The benchmarks ran on March 29 using a 64-bit Windows 10 system. According to the software’s arithmetic benchmark, the processor is capable of 118.71 GOPS (giga-operations per second) across eight threads. Meanwhile, on the multimedia processing front, the chip can handle 313.84 megapixels per second, whereas it can manage 35.3 GOPS in the Microsoft .Net arithmetic benchmark. Moving down the line, the benchmarks show a performance of 5.59GB per second during cryptographic processing, a DDR4 latency of 23.2 nanoseconds, and a GPU performance of 37.41 megapixels per second.

Unfortunately, the benchmarks may not be a good indication of final performance. The numbers are generally below those of the current Core i7-6700K. It’s hard to say why Intel’s follow-up would be slower. What the numbers do tell us, though, is that Kaby Lake silicon is up and capable of running everyday apps, so it’s likely nearing release.

Keep in mind that the leaked benchmarks do not specifically list the Intel Core i7-7700K processor, but rather an “Intel Kabylake platform Kabylake Client System” with a “Genuine Intel CPU 0000.” However, previous leaked specs match the benchmark details that also show this processor will be based on 14 nanometer process technology, come packed with four cores (eight threads), and ship unlocked to the delight of overclockers around the world.

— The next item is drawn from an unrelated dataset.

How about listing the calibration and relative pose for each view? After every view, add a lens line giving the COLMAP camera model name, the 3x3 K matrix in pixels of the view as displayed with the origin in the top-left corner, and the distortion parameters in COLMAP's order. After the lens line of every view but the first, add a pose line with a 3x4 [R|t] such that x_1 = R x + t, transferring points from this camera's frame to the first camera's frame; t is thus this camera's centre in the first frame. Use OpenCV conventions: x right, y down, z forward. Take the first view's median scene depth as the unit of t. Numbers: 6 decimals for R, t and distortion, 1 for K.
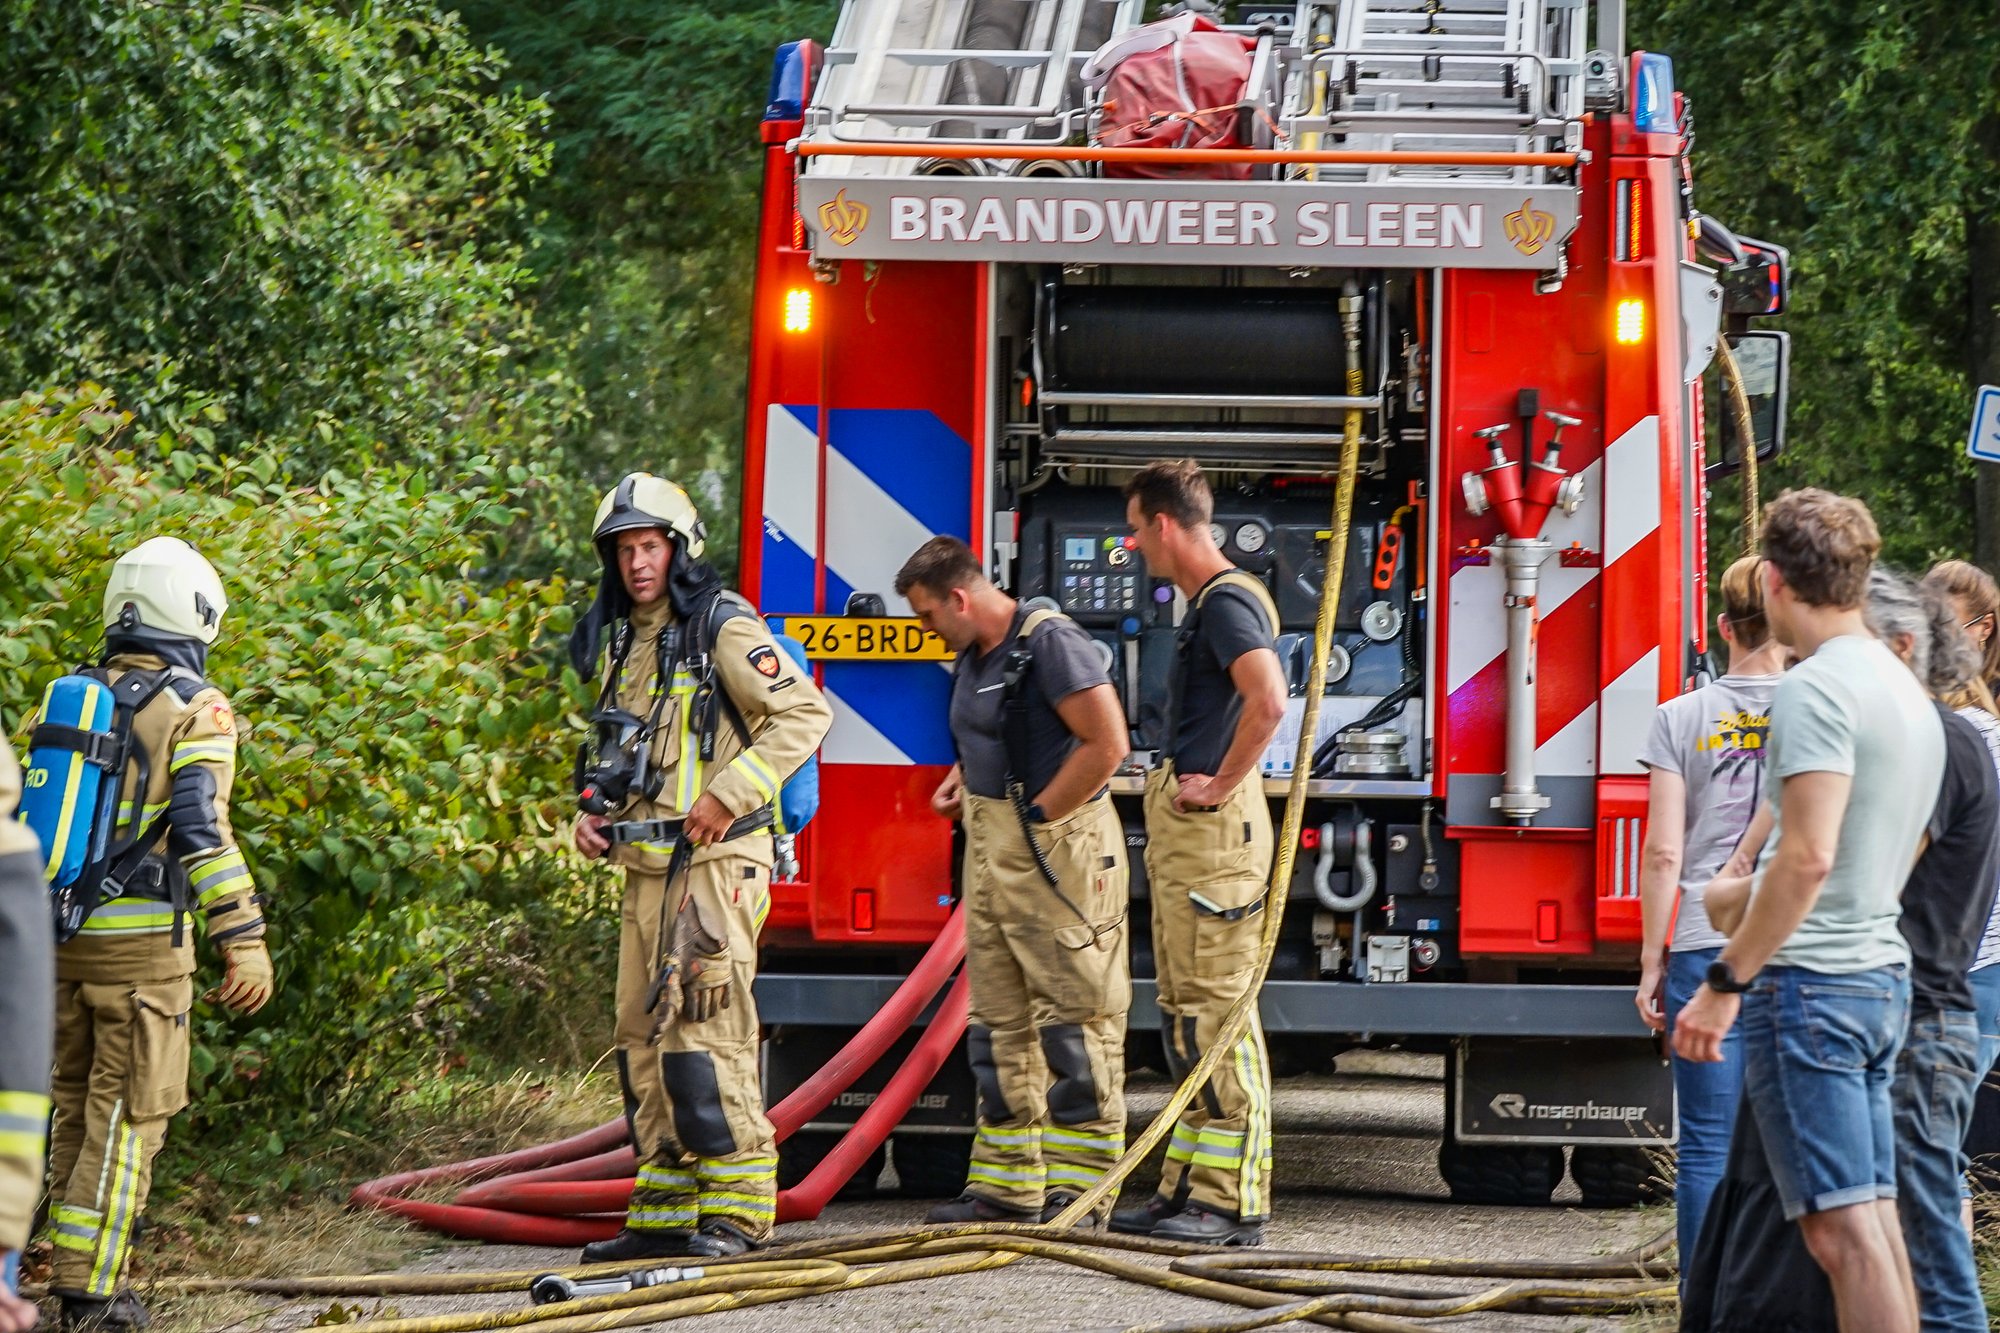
lens RADIAL K [[14800.5, 0, 1000.0], [0, 14800.5, 666.5], [0, 0, 1]] dist [-0.257173, 12.917540]
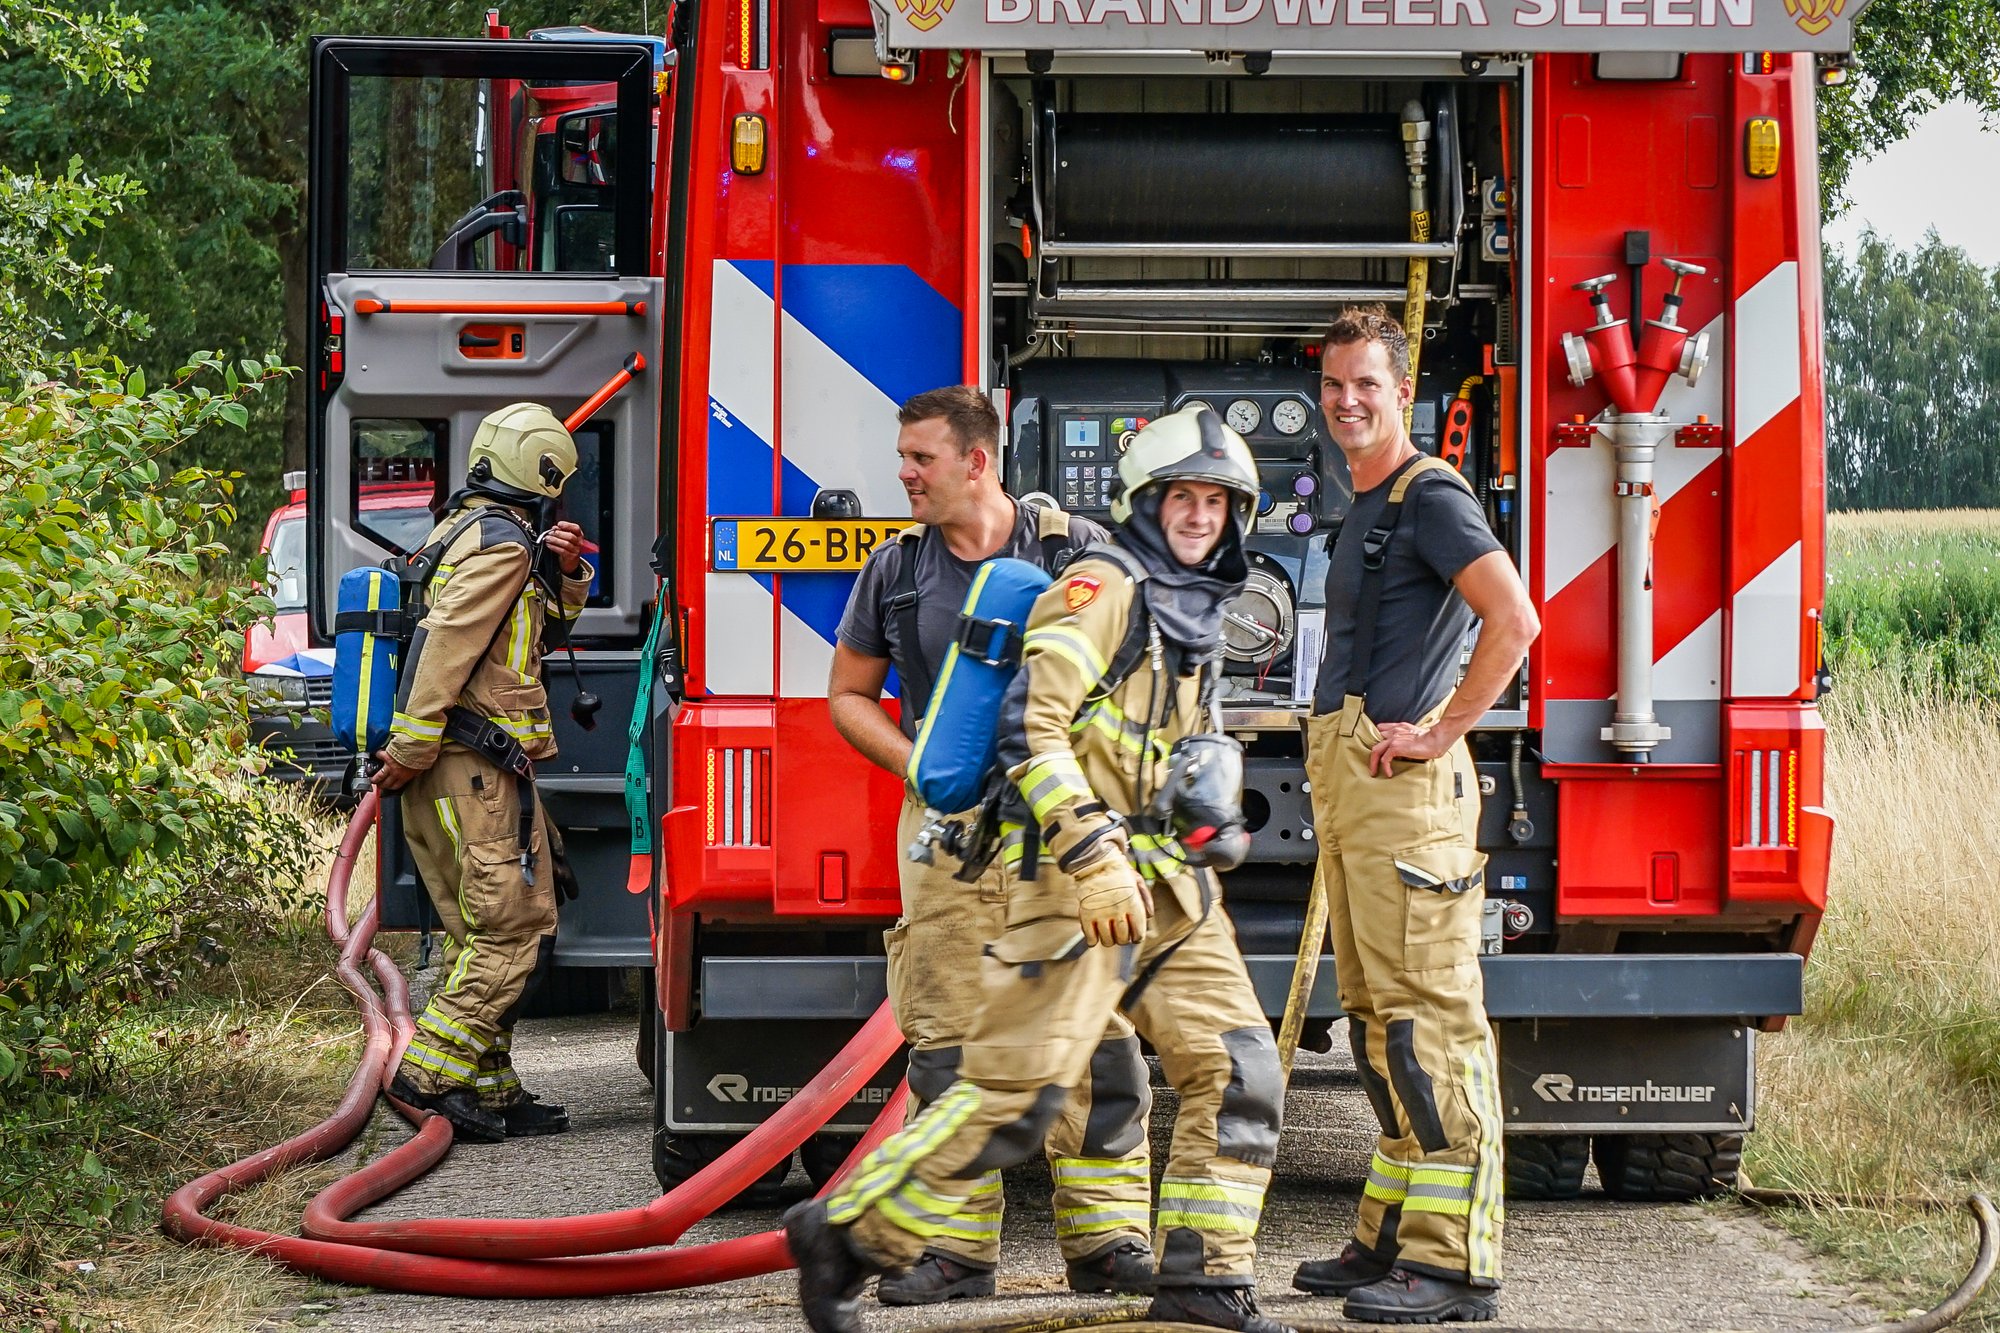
lens RADIAL K [[8997.0, 0, 1000.0], [0, 8997.0, 666.5], [0, 0, 1]] dist [0.013186, 6.638125]
pose [[0.993427, -0.014997, 0.113480, -0.056531], [0.013674, 0.999829, 0.012429, -0.001241], [-0.113647, -0.010795, 0.993463, 0.505645]]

The upcoming Core i7-7700K will be the successor to the Intel Core i7-6700K “Skylake” processor released last year. It is expected to serve as Intel’s flagship unlocked processor until sometime next year when the company launches its 10 nanometer “Cannonlake” processors. It will be joined by the Core i7-7500U “Kaby Lake-U” chip, and the Core M7-7Y75 “Kaby Lake-Y” chip, which targets ultra-low power platforms like slim ultrabooks.

The new Kaby Lake processors are expected to be officially revealed during Computex 2016 in June followed by a commercial release in Q3 2016. Overall, this family will have a thermal envelope between 35 watts and 95 watts, support for DDR4 and DDR3L memory, and support for socket LGA 1151. That means they will be compatible with current Z170 motherboards as well as Intel’s upcoming 200-series chipset based on LGA 1151.

Computex takes place in Taipei between May 31 and June 4, so we expect to see the full official details then.